A: No matter where I work, Atlanta will always be home. It’s this fantastic churn of old and new, of traditional and what’s next. And from my vantage point, the Atlanta theater community seems to be alive with this palpable energy right now, these new ideas.
There are a lot of original voices in playwriting emerging as well, diverse both culturally and stylistically. And rather than be hobbled by the loss of seminal institutions like Georgia Shakespeare, the community is pushing ahead. Most importantly, everyone from the Alliance on down seems to be taking bolder chances, taking risks. That’s what theaters everywhere have to do to keep audiences coming back.
Q: What’s the chief difference between writing for the stage and writing for an HBO show?
A: Both are fun.

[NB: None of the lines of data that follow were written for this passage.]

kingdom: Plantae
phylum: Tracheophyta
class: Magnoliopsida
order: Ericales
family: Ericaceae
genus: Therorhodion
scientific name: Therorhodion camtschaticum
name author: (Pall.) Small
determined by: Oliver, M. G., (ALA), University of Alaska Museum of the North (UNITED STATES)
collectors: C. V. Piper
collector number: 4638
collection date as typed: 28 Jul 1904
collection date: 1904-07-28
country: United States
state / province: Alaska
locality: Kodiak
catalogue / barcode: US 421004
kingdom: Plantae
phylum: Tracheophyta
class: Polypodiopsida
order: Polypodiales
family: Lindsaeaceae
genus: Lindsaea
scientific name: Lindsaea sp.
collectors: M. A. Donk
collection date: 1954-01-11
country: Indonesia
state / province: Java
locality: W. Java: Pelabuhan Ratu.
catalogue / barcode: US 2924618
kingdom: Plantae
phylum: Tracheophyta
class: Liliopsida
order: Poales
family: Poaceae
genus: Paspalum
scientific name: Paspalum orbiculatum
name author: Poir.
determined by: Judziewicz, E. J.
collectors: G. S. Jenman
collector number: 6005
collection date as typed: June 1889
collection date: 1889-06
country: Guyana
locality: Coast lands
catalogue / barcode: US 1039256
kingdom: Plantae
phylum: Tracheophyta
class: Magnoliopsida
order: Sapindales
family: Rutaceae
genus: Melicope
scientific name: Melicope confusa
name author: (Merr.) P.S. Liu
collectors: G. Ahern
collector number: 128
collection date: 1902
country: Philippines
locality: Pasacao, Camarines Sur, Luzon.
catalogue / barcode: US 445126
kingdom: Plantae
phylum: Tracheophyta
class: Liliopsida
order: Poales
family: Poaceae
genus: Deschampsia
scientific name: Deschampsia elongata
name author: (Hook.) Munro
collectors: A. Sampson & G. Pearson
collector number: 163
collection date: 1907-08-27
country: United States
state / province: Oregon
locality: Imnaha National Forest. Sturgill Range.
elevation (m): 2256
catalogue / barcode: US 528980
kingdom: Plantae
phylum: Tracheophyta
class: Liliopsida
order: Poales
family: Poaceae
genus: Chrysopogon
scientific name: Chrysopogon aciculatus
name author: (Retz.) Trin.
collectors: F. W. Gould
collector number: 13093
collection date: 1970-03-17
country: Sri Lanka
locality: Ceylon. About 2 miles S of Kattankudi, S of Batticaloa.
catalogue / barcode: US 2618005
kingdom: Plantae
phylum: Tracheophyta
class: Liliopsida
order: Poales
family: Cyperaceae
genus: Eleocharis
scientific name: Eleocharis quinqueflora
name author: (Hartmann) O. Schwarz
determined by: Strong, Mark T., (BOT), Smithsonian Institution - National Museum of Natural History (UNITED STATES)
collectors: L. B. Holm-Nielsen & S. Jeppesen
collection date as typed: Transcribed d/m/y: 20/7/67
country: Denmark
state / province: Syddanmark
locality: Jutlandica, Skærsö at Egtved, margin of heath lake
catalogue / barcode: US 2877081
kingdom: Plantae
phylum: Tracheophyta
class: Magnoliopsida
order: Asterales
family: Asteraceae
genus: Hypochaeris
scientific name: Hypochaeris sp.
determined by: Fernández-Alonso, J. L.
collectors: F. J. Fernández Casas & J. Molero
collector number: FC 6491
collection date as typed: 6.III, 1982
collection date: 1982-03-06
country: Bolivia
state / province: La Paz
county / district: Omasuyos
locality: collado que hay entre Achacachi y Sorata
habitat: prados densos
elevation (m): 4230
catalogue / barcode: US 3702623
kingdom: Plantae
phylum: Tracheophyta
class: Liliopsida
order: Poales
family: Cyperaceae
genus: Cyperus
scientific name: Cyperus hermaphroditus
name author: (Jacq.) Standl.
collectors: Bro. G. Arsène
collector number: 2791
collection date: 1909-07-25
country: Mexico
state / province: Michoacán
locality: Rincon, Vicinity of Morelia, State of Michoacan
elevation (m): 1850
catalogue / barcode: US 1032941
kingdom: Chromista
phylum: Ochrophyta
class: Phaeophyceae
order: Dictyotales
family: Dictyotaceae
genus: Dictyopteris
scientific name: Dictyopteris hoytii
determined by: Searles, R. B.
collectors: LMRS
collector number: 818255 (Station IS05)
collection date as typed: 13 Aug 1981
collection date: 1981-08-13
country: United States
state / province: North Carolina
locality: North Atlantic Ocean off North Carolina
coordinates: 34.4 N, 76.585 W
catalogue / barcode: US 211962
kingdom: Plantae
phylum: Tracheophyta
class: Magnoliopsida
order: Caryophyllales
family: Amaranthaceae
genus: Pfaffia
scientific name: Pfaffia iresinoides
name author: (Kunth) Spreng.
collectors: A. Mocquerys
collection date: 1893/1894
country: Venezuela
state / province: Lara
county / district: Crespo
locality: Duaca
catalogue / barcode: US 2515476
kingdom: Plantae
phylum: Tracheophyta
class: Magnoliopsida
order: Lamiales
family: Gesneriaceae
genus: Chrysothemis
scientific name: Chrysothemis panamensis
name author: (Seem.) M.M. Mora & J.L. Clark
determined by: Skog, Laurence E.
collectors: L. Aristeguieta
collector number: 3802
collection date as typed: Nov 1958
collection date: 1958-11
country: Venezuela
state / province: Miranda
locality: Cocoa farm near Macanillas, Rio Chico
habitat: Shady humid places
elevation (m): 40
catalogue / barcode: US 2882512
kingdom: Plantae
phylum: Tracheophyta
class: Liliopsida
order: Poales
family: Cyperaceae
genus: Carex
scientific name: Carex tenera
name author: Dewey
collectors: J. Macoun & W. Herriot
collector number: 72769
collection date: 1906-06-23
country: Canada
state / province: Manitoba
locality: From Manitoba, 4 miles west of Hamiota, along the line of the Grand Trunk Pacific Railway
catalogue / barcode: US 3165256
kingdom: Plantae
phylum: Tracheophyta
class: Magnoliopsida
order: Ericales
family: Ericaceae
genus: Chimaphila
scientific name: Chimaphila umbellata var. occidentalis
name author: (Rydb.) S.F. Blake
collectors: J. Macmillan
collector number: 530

The biggest immediate difference is that writing on “The Brink,” on any television show really, is about being faithful to those existing characters and making sure, through healthy debate and a lot of working lunches, you’re all delivering the showrunner’s vision. With plays, you can do whatever crazy thing you want.
Q: What’s next?
A: I’m working now on a breakneck absurdist farce about income inequality and the “disappearing middle class” called Bleeding Hearts. And I’m also drafting a play exploring the phenomenon of everyday rage called Mercury. It’s a real zoo of a play. It’s not nice.
Q: If you had to give a name to the Yockey double bill at the Express, what might that be?
A: Freddie asked me this. I honestly have no idea. Maybe “Bird Trouble.” No, that’s ridiculous; don’t print that. [He acquiesced, so we did.]